In ganz Europa entwickeln sich die Wahlgesetze in Richtung Personalisierung. "Wir müssen den Menschen die Möglichkeit geben, ihre Meinung zu verschiedenen Persönlichkeiten und Parteien zum Ausdruck zu bringen", sagt Höferl. Das Motto laute: Kumulieren und Panaschieren. Ein Wähler könnte demgemäß etwa bis zu 60 Vorzugsstimmen verteilen, auf alle Kandidaten unabhängig von der Partei. Aber auch für die Parteien soll jeder Wähler mehrere Stimmen zu vergeben haben.

Wie die Gewichtung der Persönlichkeits- und Parteistimmen dann erfolgt, ist noch völlig offen. Die SPÖ sei für viele Modelle offen, sagte Höferl.

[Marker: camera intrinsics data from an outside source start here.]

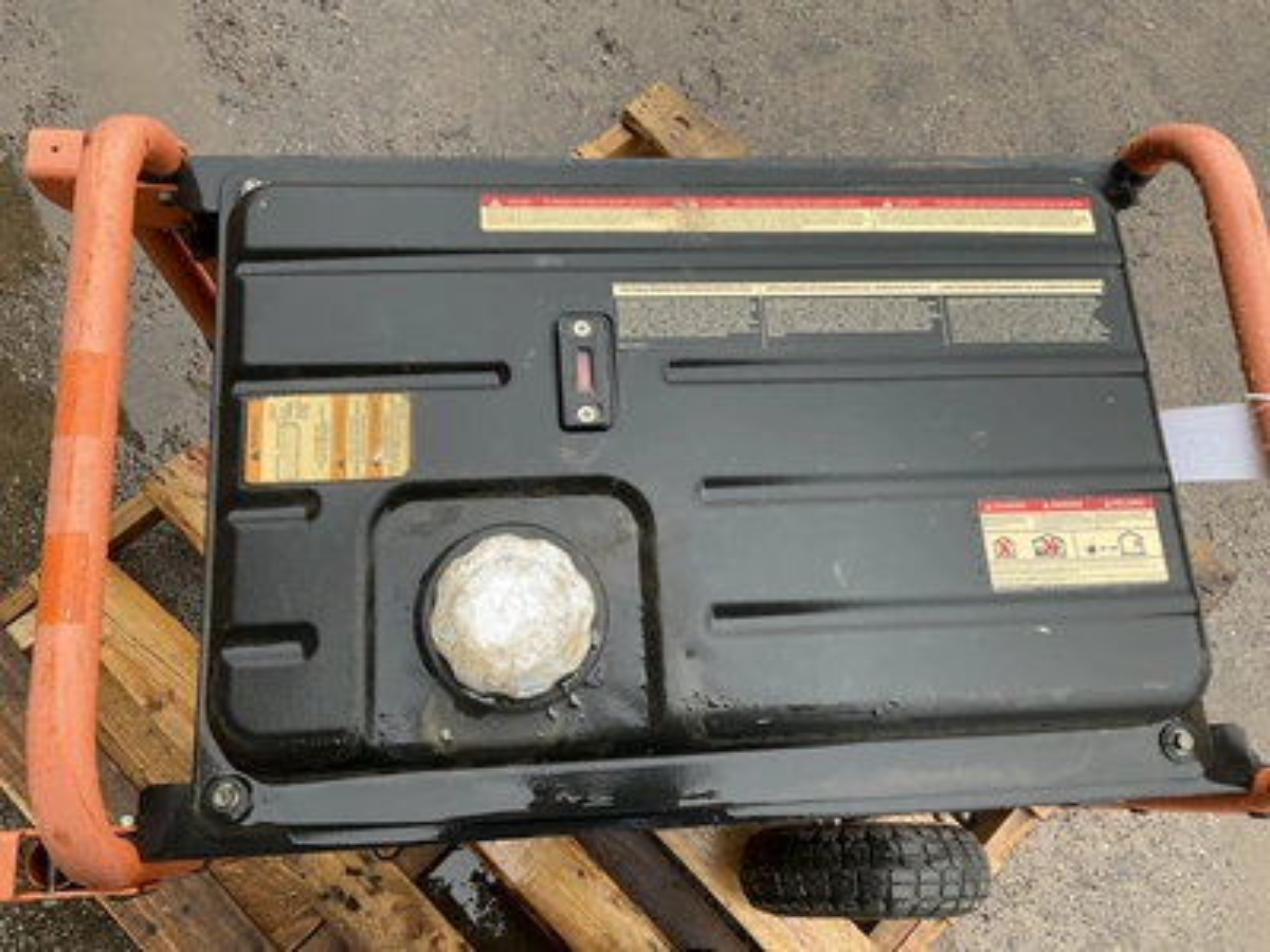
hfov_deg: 61.7
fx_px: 1064
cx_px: 635
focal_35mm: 29
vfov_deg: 48.2
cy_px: 476
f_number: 1.8
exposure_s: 1/128
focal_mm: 3
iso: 20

Grüne fordern:One man, one vote

Noch heuer wollen SPÖ-Klubobmann Rudolf Schicker und Grünen-Klubchef David Ellensohn die Wiener Wahlrechtsreform zum Abschluss bringen.
© Newald

Viel vorsichtiger äußerte sich der grüne Klubobmann David Ellensohn. Dass man künftig mehrere Stimmen abgeben kann, sei nur "eine Idee und die kommt nicht von uns". Andererseits räumte Ellensohn ein, dass für ihn eine Zweitstimme nach deutschem Vorbild sinnvoll wäre. "Das würde bedeuten, die Leute haben mehr Persönlichkeitswahlrecht, gleichzeitig bleibt es proportional - und ist am Ende ein Verhältniswahlrecht." Für die Grünen als Kleinpartei eine Überlebensfrage. Ellensohn gab allerdings zu bedenken, dass ein solches Modell in Österreich überhaupt keine Tradition habe: "Das ist sicher schwierig durchzusetzen."

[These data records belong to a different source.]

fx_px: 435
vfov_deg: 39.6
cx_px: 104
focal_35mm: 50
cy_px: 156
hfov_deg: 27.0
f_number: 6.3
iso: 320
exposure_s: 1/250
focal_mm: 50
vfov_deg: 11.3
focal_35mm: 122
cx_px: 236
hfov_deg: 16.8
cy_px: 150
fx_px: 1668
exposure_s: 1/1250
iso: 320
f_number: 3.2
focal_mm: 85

Um zu dem Grünen- Wunsch "one man, one vote" zu kommen, müsse auf jeden Fall das Vorzugsstimmenwahlrecht "tauglicher" gemacht werden, so Ellensohn.

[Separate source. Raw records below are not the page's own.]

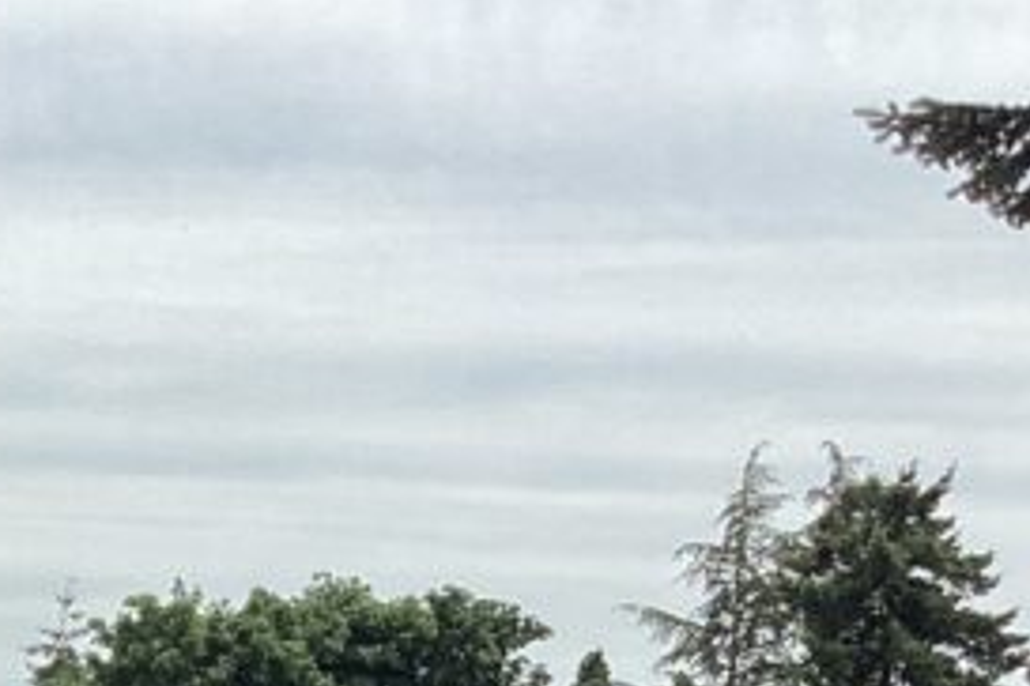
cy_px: 1410
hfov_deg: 16.1
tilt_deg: -7.9
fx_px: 3462
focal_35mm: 121
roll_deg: -1.5
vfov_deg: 10.4
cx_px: -294
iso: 25
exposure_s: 1/916
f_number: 2.4
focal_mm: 3.3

Derzeit ist es nahezu unmöglich, die Parteilisten mit Vorzugsstimmen zu verändern. "Sogar wenn sich alle Wähler auf eine Reihung einigen würden, könnten sie nichts bewirken", so Ellensohn. Wenn man will, dass Listen umgestellt werden können, dann müsse man auch die 5-Prozent-Hürde deutlich senken. Für die Zukunft wünscht er sich, dass auch EU-Bürger und Drittstaatsangehörige nach einer bestimmten Aufenthaltsdauer in Wien wählen dürfen.

Ausgeschlossen ist derzeit nur die Direktwahl des Bürgermeisters, weil dieser auch Landeshauptmann ist. Eine Direktwahl des Landeshauptmanns ist aufgrund der Bundesverfassung nicht möglich.

Keine Direktwahl des Landeshauptmanns

Zwar gibt es auf Bundesebene immer wieder Vorstöße zu einer Wahlrechtsänderung - vor allem gibt es seit Jahren eine Initiative für ein Mehrheitswahlrecht -, geändert wird aber wohl nur die Briefwahl.

Politikwissenschafter Anton Pelinka hält die Ansätze der Wiener SPÖ für "sehr interessant". "Das könnte die Debatte österreichweit ankurbeln." Zwar glaubt er nicht, dass in Wien die Mehrheitsprämie, die die stärkste Partei begünstigt, zur Gänze fallen wird, aber die Stärkung der Persönlichkeitselemente könnte den Grünen helfen, das Gesicht zu wahren.

Nationalratspräsidentin Barbara Prammer hat für Montag zu einem Symposium über eine Wahlrechtsreform ins Parlament (Beginn 9.30 Uhr) geladen.

Wissen

Panaschieren kommt aus dem Französischen panacher (farbig machen, mischen). Darunter versteht man laut Wikipedia bei einer Wahl mit Personen-Mehrstimmenwahlsystem das Verteilen mehrerer verfügbarer Stimmen durch den Wähler auf Kandidaten unterschiedlicher Wahllisten. Die Stimmen werden dann bei der Auszählung anteilsmäßig an die beteiligten Listen verteilt. Die Möglichkeit zum Panaschieren besteht in der Schweiz bei den Parlamentswahlen der verschiedenen Ebenen. In Deutschland bei Kommunalwahlen in Baden-Württemberg, Bayern, Brandenburg, Hessen, Mecklenburg-Vorpommern, Niedersachsen, Rheinland-Pfalz, Sachsen, Sachsen-Anhalt und Thüringen. In Bremen und Hamburg kann bei Kommunalwahlen und der Landtagswahl panaschiert werden.